Human as Capital

Human capital accumulation is equally essential to the production process in an economy, as is physical capital formation. The article outlines the evolution of economic growth theory – from homogeneous labor to human capital.

Shereein Saraf

Shereein Saraf

February 15, 2021 / 8:00 AM IST

Human as Capital

Human capital accumulation is equally essential to the production process in an economy, as is physical capital formation. The article outlines the evolution of economic growth theory – from homogeneous labor to human capital.

For long, economic growth theories and models centered on physical capital accumulation, ignoring human capital and its contribution to the production process. 

Human capital formation is an essential factor of not only economic growth but development. Not to forget, the Asian miracle of economic transformation of nations like Japan, South Korea, Taiwan, and China relied on human capital formation. 

The neoclassical growth theory, pioneered by Solow Model (1956), assumed competitive markets and excluded externalities. The economic value of factors of production – the marginal product – equaled their social value. Although it included physical capital, labor remained a homogenous commodity for production. In this model, there is neither scope of knowledge accumulation nor role for education and skill development.

This theory helped differentiate long-run from short-run impacts on economic growth. Despite its simplicity, predictions under this model were consistent with international data on factor prices, assuming that capital and labor received marginal products. 

Solow Model defined steady-state as an equilibrium where the marginal product of capital is constant, but the marginal product of labor grows with the rate of technological progress. 

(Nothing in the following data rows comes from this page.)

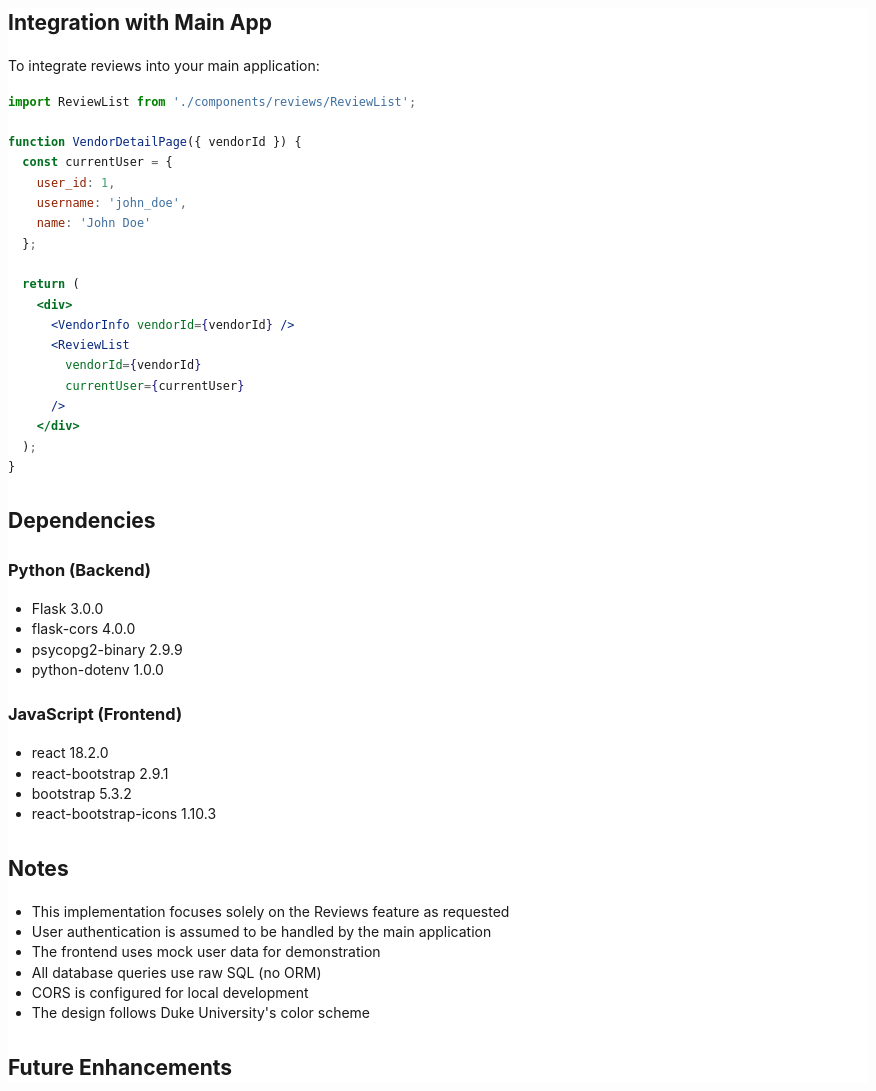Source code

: ## Integration with Main App

To integrate reviews into your main application:

```jsx
import ReviewList from './components/reviews/ReviewList';

function VendorDetailPage({ vendorId }) {
  const currentUser = {
    user_id: 1,
    username: 'john_doe',
    name: 'John Doe'
  };

  return (
    <div>
      <VendorInfo vendorId={vendorId} />
      <ReviewList 
        vendorId={vendorId} 
        currentUser={currentUser} 
      />
    </div>
  );
}
```

## Dependencies

### Python (Backend)
- Flask 3.0.0
- flask-cors 4.0.0
- psycopg2-binary 2.9.9
- python-dotenv 1.0.0

### JavaScript (Frontend)
- react 18.2.0
- react-bootstrap 2.9.1
- bootstrap 5.3.2
- react-bootstrap-icons 1.10.3

## Notes

- This implementation focuses solely on the Reviews feature as requested
- User authentication is assumed to be handled by the main application
- The frontend uses mock user data for demonstration
- All database queries use raw SQL (no ORM)
- CORS is configured for local development
- The design follows Duke University's color scheme

## Future Enhancements
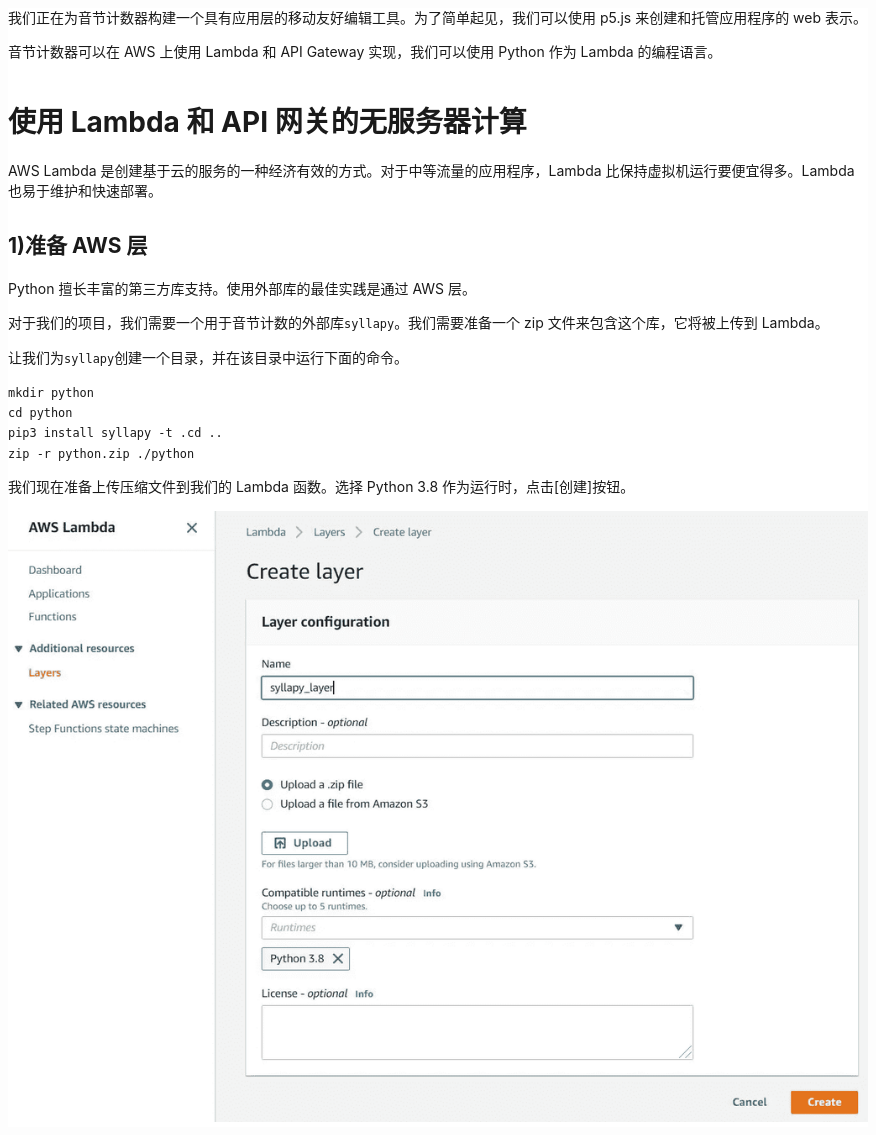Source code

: 我们正在为音节计数器构建一个具有应用层的移动友好编辑工具。为了简单起见，我们可以使用 p5.js 来创建和托管应用程序的 web 表示。

音节计数器可以在 AWS 上使用 Lambda 和 API Gateway 实现，我们可以使用 Python 作为 Lambda 的编程语言。

# 使用 Lambda 和 API 网关的无服务器计算

AWS Lambda 是创建基于云的服务的一种经济有效的方式。对于中等流量的应用程序，Lambda 比保持虚拟机运行要便宜得多。Lambda 也易于维护和快速部署。

## 1)准备 AWS 层

Python 擅长丰富的第三方库支持。使用外部库的最佳实践是通过 AWS 层。

对于我们的项目，我们需要一个用于音节计数的外部库`syllapy`。我们需要准备一个 zip 文件来包含这个库，它将被上传到 Lambda。

让我们为`syllapy`创建一个目录，并在该目录中运行下面的命令。

```
mkdir python
cd python
pip3 install syllapy -t .cd ..
zip -r python.zip ./python
```

我们现在准备上传压缩文件到我们的 Lambda 函数。选择 Python 3.8 作为运行时，点击[创建]按钮。

![](img/2032d97afb0aad11fd7f8d9e5b8cf088.png)
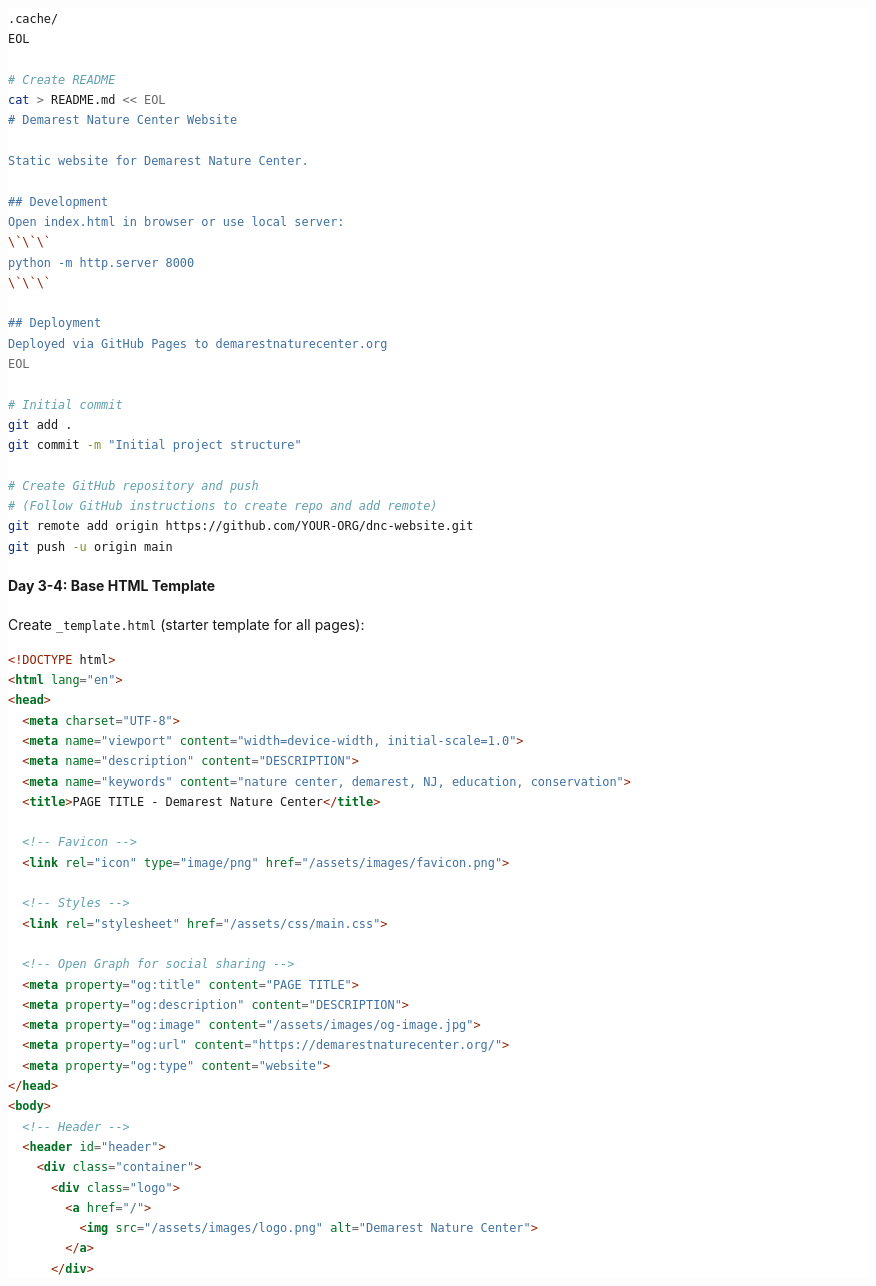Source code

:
 ```bash
.cache/
EOL

# Create README
cat > README.md << EOL
# Demarest Nature Center Website

Static website for Demarest Nature Center.

## Development
Open index.html in browser or use local server:
\`\`\`
python -m http.server 8000
\`\`\`

## Deployment
Deployed via GitHub Pages to demarestnaturecenter.org
EOL

# Initial commit
git add .
git commit -m "Initial project structure"

# Create GitHub repository and push
# (Follow GitHub instructions to create repo and add remote)
git remote add origin https://github.com/YOUR-ORG/dnc-website.git
git push -u origin main
```

#### Day 3-4: Base HTML Template
Create `_template.html` (starter template for all pages):

```html
<!DOCTYPE html>
<html lang="en">
<head>
  <meta charset="UTF-8">
  <meta name="viewport" content="width=device-width, initial-scale=1.0">
  <meta name="description" content="DESCRIPTION">
  <meta name="keywords" content="nature center, demarest, NJ, education, conservation">
  <title>PAGE TITLE - Demarest Nature Center</title>

  <!-- Favicon -->
  <link rel="icon" type="image/png" href="/assets/images/favicon.png">

  <!-- Styles -->
  <link rel="stylesheet" href="/assets/css/main.css">

  <!-- Open Graph for social sharing -->
  <meta property="og:title" content="PAGE TITLE">
  <meta property="og:description" content="DESCRIPTION">
  <meta property="og:image" content="/assets/images/og-image.jpg">
  <meta property="og:url" content="https://demarestnaturecenter.org/">
  <meta property="og:type" content="website">
</head>
<body>
  <!-- Header -->
  <header id="header">
    <div class="container">
      <div class="logo">
        <a href="/">
          <img src="/assets/images/logo.png" alt="Demarest Nature Center">
        </a>
      </div>
```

It further assumed that, in the long run, capital per effective worker (which is different from the marginal product of labor or capital) must remain constant if people saved a proportion from their incomes. Thus, the per capita income growth relied on the rate of technological change and an increase in knowledge.

In terms of international differentials, the model predicts that the return to capital will be higher in poorer countries than in rich countries due to the lack of this physical capital. Thus, poorer countries have an incentive for capital accumulation, leading to faster growth of per capita income and finally convergence of per capita income across nations. 

However, Mankiw (1995) argued for defining terms such as knowledge and human stock. All technological advancements and scientific discoveries – in books, journals, magazines, pamphlets, and now through the internet and social media – add to human capital. 

Romer (1986) and Lucas (1988) are some of the other endogenous growth models studying long-run effects that incorporated the human capital formation and technological progress with the capital stock. While innovations and research and development (R&D) further economic growth, as per Paul Romer, empirical evidence suggests the same. Throughout economic history – through the first, second, and third industrial revolutions, inventions and breakthroughs have enabled economic prosperity. 

These models have gained prevalence in practice since traditional growth theories incorporated the aspect of human capital formation. And all these innovations are possible when the human capital acquires an adequate education, nutrition, health, and relevant skills through the early years of their lifecycle to complement physical capital. Investments in human capital formation, from government and the private sector stakeholders, are essential for growth and development. On the other hand, investments in physical capital such as robust infrastructure – ample housing, schools, and healthcare centers, are inevitable. 

The strengthening of public education is imperative, at least in developing nations, with a rising population growth rate and a relatively younger demographic. Further, with the rise of Artificial Intelligence and the disruption of traditional jobs, the development of sharp technical and research skills should be of prime importance. Focus on highly skilled workers and the creation of specialized employment is the future of work. 

Factors such as cognitive skills and socio-economic and environmental conditions also affect the productivity of individuals. The World Bank, to accelerate investments in human capital formation, has initiated the Human Capital Project. Further, the Human Capital Index captures the amount of human capital a child born today could attain by 18 years, given the risks to poor health and education prevailing in the country of study. There are three components to this index – survival, school, health.

The indicators show results as expected ex-ante. There is an east-west divide in human capital formation. While the western nations stand better in human capital formation, eastern countries, especially Sub-Saharan economies, are worse off. However, there are exceptions. East Asian countries like Singapore and China perform at par with developed nations of the West. 

The cross-country trends of these indicators, plotted against a logarithmic scale of Gross Domestic Product per capita (GDP per capita), show results as expected. With an increase in the Gross Domestic Product per capita (GDP per capita), the probability of survival, to age five, rises. On the other hand, the rate of stunting reduces for nations with higher GDP per capita. The same indicators also face a gender divide, with girls performing worse than boys. 

The pandemic has disrupted education, especially for the youngest of the students, and mental health – an equally vital but neglected element of our health. The absence of a physical classroom has embraced challenges, making the student-teacher dynamic digital. While schools across countries are about to reopen or have reopened, breaking the inertia of absence from schools will be difficult. The pandemic has also mirrored the dismal state of healthcare infrastructure across many developing countries. Moreover, the ongoing vaccination jab, threatened by supply shortages, has widened inequalities between developed and developing nations. Vaccine nationalism, as we know it, is also another threat to the pandemic-struck world.

All these conditions and circumstances, in turn, affect the human capital and deter the process of long-run economic growth and development.